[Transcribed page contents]
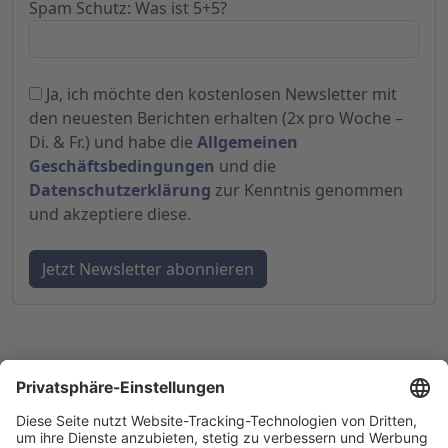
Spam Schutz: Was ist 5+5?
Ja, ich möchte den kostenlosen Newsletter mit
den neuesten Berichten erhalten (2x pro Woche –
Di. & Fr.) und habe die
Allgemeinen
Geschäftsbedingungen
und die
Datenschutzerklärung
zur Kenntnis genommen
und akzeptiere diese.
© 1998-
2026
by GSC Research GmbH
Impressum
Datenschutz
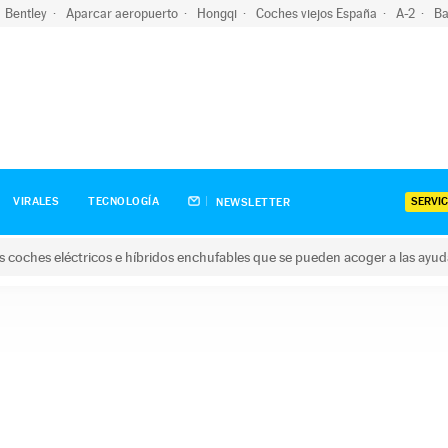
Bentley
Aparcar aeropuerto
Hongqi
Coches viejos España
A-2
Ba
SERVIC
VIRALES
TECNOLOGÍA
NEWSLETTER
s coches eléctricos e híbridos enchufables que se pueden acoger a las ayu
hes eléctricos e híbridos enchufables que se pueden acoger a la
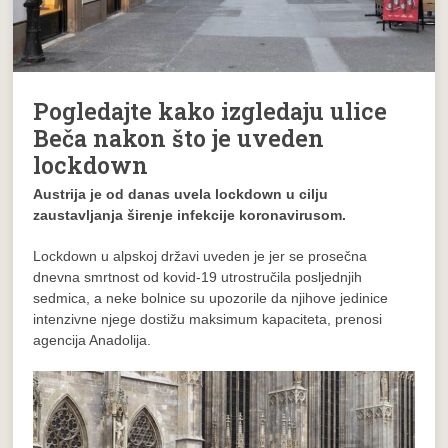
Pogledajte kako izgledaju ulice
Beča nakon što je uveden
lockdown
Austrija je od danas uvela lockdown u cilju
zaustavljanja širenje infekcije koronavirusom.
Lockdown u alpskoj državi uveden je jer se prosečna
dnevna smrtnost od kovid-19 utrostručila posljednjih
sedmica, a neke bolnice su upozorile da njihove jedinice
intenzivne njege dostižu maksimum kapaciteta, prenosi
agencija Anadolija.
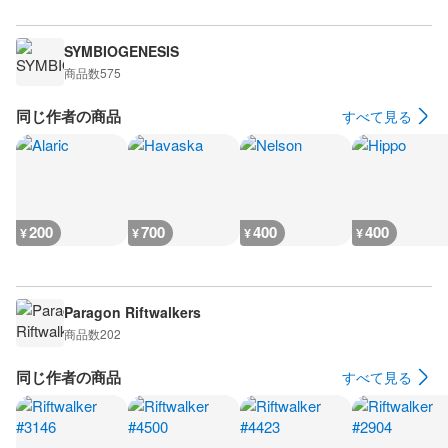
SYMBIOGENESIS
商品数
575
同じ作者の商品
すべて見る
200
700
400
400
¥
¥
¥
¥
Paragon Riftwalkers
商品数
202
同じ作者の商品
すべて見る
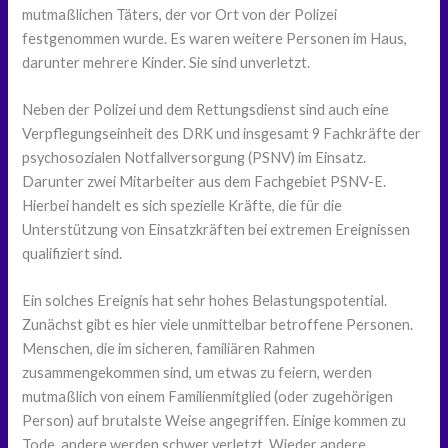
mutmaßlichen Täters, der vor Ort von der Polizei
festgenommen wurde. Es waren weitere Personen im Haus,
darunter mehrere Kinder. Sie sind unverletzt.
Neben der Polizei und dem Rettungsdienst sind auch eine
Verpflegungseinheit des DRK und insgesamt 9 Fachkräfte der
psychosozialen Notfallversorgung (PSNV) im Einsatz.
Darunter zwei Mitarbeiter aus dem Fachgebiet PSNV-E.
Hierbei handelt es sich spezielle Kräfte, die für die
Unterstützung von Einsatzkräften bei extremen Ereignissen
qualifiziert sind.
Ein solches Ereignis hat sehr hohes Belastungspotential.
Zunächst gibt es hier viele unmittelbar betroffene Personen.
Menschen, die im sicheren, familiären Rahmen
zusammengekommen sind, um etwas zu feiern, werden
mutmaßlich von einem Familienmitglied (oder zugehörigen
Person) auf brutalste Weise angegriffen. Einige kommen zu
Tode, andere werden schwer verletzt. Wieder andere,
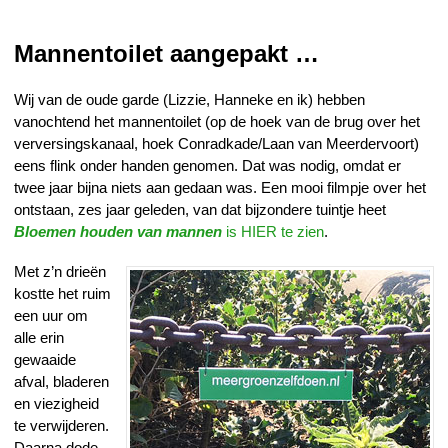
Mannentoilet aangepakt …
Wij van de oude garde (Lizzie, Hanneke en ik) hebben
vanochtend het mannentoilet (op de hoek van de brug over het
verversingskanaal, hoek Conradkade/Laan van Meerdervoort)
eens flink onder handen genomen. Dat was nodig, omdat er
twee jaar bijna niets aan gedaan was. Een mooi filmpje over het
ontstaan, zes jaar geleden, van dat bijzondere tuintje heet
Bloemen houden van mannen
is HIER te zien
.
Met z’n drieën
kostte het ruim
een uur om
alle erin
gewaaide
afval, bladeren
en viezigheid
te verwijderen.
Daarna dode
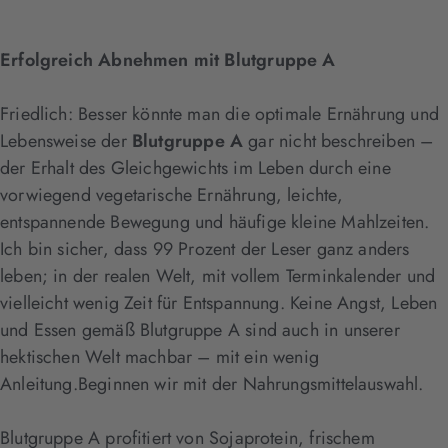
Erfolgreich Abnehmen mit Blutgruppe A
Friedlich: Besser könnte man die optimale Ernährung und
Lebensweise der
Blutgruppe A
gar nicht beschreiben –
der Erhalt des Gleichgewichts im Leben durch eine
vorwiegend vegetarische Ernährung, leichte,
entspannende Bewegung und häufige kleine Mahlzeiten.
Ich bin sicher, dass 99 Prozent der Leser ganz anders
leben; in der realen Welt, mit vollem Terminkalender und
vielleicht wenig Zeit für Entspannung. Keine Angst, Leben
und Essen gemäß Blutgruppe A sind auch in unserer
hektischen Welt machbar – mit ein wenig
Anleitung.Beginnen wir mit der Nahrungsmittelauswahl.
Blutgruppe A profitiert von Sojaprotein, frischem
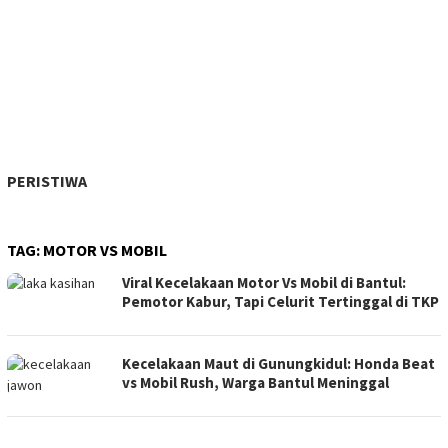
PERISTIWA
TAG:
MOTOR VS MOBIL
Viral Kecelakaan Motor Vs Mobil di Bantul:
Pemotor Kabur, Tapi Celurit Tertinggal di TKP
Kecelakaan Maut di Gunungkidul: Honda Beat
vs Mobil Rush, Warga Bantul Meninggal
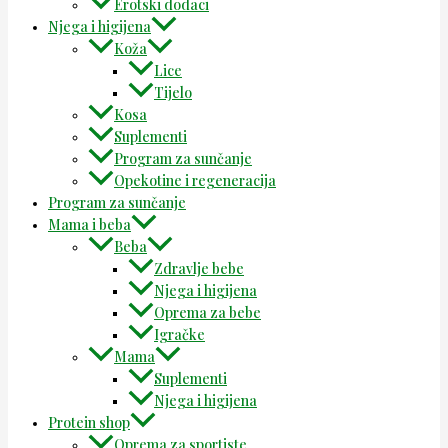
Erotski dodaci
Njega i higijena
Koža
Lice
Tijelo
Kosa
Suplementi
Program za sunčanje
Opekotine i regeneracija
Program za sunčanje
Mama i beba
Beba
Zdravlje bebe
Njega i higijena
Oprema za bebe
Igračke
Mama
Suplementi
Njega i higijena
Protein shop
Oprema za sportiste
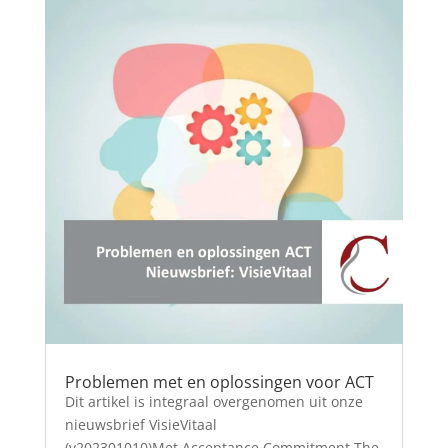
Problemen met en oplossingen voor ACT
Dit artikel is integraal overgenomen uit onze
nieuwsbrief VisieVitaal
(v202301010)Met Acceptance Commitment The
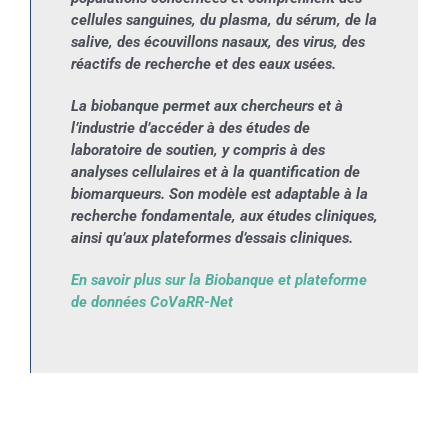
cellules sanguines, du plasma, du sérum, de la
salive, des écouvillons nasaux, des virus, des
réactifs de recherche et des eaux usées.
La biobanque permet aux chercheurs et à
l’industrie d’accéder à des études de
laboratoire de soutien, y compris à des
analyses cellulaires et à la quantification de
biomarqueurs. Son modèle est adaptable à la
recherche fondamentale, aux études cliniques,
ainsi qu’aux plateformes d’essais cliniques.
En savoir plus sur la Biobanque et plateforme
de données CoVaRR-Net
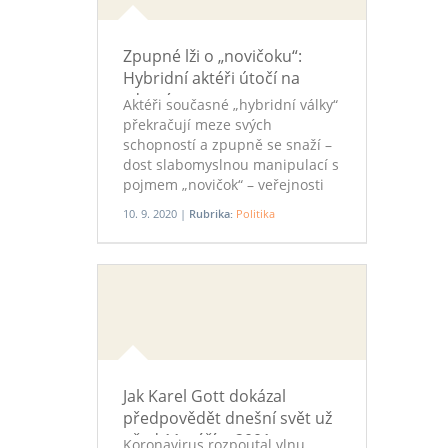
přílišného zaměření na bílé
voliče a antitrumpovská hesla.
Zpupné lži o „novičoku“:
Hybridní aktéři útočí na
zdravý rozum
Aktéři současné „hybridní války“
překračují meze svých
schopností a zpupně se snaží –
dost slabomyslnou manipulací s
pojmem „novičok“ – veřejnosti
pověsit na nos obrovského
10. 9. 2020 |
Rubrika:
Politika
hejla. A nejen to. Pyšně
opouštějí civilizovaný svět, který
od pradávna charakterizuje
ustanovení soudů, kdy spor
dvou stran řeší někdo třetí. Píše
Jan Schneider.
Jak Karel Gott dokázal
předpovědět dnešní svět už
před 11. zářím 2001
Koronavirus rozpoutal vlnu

* * *

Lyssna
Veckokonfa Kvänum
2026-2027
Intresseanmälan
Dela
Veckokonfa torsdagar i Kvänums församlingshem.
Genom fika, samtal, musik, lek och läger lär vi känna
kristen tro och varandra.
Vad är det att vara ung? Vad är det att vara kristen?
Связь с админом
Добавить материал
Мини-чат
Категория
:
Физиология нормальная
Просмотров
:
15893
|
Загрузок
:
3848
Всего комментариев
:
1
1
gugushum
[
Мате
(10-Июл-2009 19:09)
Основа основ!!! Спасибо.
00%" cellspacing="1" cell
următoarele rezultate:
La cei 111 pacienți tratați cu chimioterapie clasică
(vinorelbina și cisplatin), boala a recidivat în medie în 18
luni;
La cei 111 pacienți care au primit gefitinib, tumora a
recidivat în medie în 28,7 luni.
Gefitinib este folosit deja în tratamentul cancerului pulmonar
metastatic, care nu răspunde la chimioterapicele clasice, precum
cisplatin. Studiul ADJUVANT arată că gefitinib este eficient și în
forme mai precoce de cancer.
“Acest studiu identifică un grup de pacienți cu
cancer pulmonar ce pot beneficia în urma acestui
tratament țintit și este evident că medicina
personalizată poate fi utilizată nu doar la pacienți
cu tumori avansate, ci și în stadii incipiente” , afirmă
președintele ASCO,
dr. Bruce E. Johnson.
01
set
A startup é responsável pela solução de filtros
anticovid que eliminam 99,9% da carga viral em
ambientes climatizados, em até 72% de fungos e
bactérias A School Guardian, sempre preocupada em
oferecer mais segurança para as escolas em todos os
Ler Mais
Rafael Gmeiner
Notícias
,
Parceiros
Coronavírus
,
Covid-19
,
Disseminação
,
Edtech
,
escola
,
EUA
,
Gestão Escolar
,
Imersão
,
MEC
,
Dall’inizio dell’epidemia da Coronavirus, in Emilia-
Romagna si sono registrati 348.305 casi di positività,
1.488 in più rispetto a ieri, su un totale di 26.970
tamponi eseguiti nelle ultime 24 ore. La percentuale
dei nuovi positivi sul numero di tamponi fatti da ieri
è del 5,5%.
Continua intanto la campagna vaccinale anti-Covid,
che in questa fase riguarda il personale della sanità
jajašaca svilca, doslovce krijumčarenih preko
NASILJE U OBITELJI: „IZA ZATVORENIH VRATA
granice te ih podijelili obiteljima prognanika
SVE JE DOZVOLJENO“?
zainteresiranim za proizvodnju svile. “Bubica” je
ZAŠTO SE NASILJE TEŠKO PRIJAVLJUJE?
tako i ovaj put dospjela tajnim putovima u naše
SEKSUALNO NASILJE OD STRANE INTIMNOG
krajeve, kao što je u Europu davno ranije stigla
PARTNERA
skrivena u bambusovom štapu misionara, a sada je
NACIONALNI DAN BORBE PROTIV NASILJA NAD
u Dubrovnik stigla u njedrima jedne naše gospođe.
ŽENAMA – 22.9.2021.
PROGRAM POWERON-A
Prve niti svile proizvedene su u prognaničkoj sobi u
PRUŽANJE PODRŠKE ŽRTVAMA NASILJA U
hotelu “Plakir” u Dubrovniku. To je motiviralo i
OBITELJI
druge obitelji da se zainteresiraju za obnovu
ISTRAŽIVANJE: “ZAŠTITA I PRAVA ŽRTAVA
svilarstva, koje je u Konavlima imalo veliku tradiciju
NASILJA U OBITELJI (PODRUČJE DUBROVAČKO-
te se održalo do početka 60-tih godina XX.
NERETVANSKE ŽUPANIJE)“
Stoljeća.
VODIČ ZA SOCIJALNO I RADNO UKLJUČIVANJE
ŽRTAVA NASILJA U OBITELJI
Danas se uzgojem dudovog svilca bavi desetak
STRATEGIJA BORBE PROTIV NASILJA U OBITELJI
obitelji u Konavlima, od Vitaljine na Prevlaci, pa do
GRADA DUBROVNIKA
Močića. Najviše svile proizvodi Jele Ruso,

---

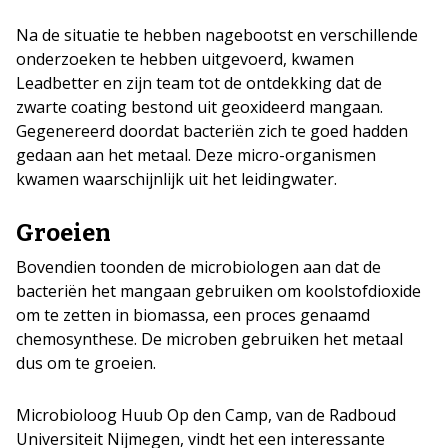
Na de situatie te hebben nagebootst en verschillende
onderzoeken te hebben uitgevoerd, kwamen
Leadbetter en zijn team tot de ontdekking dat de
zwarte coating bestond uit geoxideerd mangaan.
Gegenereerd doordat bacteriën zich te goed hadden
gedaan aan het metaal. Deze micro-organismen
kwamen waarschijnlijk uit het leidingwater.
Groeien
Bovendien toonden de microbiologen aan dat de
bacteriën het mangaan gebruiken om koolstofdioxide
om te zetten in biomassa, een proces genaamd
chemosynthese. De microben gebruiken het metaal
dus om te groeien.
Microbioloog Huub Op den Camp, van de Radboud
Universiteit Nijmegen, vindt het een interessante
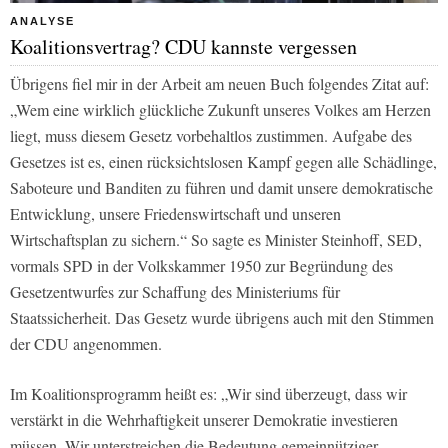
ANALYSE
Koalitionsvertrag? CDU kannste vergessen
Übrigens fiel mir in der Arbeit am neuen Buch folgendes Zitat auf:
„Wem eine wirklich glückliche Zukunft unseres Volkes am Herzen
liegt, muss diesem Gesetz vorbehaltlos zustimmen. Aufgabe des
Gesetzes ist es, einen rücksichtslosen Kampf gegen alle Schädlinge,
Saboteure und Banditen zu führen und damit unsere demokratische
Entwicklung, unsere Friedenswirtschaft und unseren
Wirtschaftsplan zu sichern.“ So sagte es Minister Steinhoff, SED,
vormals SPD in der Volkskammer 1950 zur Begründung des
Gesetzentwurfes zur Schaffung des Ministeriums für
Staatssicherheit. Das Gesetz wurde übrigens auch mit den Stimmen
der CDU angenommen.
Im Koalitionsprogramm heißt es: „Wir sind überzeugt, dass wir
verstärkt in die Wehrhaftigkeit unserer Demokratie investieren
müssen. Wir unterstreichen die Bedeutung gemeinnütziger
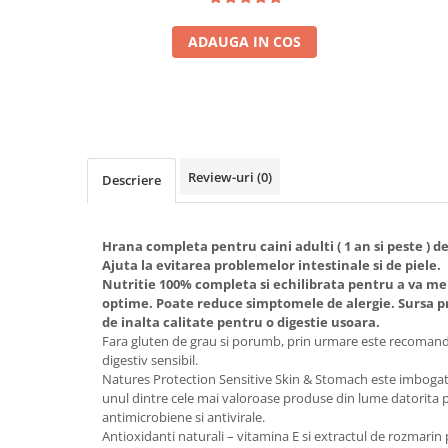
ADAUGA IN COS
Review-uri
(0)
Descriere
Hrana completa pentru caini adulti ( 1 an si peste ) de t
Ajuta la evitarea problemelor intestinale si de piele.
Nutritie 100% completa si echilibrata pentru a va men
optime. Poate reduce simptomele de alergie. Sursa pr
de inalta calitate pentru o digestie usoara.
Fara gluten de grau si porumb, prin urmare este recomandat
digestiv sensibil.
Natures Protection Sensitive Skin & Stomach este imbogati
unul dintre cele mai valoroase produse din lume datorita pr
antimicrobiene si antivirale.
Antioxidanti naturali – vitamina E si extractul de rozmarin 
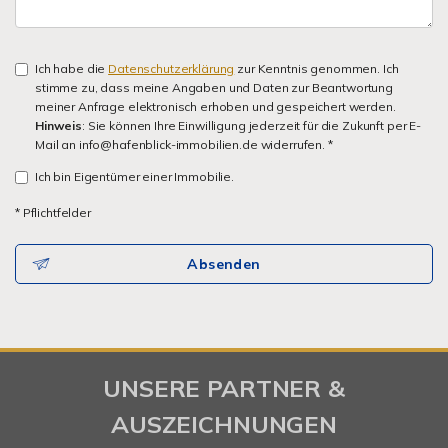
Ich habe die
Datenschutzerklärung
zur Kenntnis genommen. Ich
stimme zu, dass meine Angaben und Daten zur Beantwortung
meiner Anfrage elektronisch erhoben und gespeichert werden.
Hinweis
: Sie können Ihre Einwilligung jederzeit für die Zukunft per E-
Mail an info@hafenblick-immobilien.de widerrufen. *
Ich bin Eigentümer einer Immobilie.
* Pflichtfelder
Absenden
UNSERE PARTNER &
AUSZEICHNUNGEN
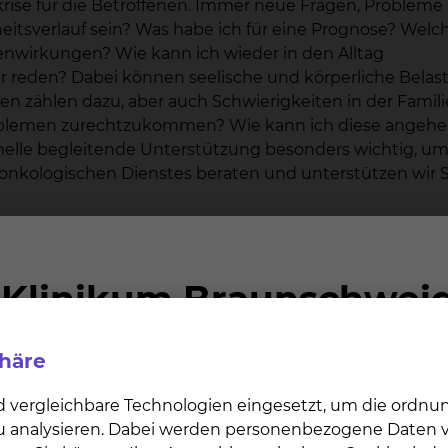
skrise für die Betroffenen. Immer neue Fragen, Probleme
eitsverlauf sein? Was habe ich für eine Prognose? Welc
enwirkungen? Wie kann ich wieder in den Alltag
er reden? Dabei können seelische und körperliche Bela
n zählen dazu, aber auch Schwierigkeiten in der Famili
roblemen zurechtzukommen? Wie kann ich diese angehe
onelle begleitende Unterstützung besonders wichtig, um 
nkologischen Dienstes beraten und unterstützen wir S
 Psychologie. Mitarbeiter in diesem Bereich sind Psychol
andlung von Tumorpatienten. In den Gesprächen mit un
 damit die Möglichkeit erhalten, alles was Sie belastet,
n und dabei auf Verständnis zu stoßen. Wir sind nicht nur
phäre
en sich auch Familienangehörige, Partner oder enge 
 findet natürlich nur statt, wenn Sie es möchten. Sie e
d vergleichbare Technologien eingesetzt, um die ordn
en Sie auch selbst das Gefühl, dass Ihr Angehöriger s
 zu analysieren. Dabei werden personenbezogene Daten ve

→ Activity
Copy every line in the entries above that has the string "BORBE" in it.

→ Exercise solution
NACIONALNI DAN BORBE PROTIV NASILJA NAD
STRATEGIJA BORBE PROTIV NASILJA U OBITELJI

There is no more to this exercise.